(Stored dataset items)
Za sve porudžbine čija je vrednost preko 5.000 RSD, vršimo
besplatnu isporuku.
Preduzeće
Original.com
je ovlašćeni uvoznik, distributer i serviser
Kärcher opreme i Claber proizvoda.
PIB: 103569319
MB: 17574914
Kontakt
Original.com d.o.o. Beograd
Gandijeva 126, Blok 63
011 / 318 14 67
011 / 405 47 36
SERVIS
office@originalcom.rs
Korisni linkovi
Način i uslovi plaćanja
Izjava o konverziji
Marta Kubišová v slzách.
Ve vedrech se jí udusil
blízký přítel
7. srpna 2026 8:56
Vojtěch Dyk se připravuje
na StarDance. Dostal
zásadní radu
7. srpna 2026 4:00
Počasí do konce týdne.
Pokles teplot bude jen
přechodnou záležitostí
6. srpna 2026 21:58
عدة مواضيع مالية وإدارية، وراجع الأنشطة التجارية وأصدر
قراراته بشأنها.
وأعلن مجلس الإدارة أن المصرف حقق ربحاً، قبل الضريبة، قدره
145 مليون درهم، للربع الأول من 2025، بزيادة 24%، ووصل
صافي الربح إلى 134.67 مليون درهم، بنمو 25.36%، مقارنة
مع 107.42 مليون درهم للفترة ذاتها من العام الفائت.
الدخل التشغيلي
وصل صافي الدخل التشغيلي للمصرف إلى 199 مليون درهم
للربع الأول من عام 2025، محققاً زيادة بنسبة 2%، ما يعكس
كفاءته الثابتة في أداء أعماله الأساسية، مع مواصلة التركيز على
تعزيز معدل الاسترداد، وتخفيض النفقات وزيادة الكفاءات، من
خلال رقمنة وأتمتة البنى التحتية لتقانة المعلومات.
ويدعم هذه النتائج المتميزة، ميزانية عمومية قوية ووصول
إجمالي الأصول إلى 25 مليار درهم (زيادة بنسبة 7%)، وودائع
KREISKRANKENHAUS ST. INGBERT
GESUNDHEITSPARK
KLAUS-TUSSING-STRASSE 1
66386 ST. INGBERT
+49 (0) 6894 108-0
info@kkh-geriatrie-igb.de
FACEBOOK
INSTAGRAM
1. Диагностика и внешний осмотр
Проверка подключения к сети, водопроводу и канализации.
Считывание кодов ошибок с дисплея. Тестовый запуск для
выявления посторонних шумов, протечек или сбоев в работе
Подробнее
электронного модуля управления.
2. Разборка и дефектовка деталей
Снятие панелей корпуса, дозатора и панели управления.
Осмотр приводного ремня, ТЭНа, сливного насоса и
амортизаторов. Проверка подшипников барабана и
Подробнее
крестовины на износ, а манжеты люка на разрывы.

* * *

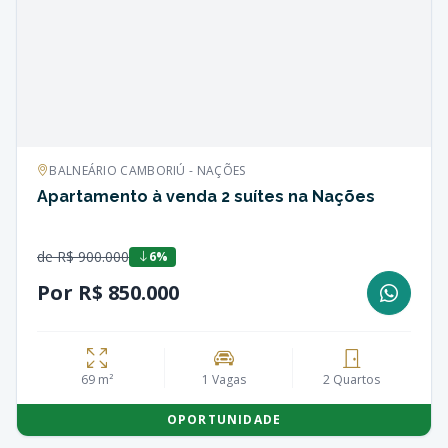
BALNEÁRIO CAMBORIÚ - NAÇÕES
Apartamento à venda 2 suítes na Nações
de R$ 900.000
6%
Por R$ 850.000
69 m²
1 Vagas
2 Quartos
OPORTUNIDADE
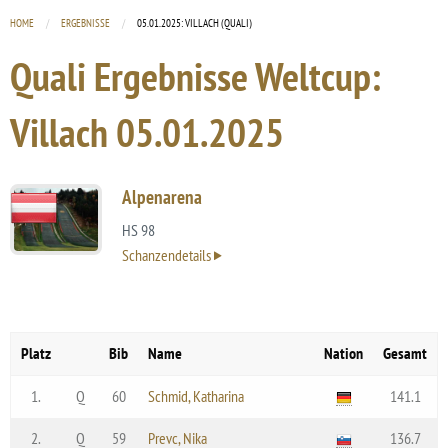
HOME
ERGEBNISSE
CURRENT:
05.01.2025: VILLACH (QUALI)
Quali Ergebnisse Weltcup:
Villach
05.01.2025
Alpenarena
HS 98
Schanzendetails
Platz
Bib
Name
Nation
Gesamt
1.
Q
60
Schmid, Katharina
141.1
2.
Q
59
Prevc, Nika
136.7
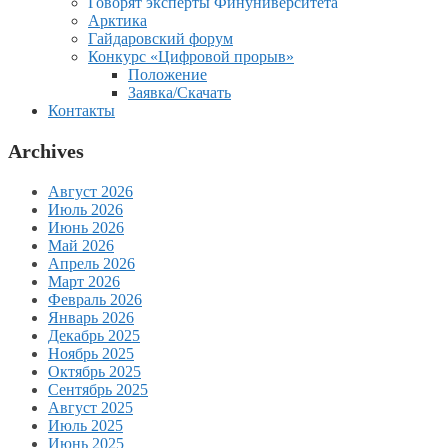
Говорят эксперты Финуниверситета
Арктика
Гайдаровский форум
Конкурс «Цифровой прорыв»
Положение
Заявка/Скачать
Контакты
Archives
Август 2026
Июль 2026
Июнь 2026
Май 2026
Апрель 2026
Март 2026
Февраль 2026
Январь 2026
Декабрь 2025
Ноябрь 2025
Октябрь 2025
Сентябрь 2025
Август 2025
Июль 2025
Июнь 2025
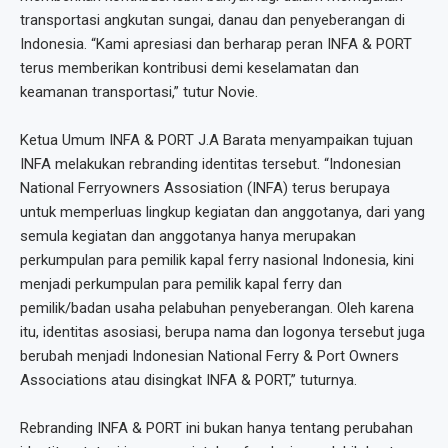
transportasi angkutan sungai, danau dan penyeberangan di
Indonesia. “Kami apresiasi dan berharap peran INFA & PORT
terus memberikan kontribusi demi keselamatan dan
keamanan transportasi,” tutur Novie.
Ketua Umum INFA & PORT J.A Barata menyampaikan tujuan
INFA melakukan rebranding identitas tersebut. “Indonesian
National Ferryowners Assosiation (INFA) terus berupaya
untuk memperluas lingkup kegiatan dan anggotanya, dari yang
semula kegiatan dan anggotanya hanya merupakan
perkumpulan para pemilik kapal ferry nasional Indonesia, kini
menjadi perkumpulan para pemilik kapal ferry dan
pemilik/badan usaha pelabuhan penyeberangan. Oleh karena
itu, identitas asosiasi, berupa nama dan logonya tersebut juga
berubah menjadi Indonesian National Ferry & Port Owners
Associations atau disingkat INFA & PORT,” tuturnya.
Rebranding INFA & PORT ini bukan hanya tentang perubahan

--- Required work ---
Say, as a bare number, how many lines in the entries above include the string "INFA".

--- Answer box ---
6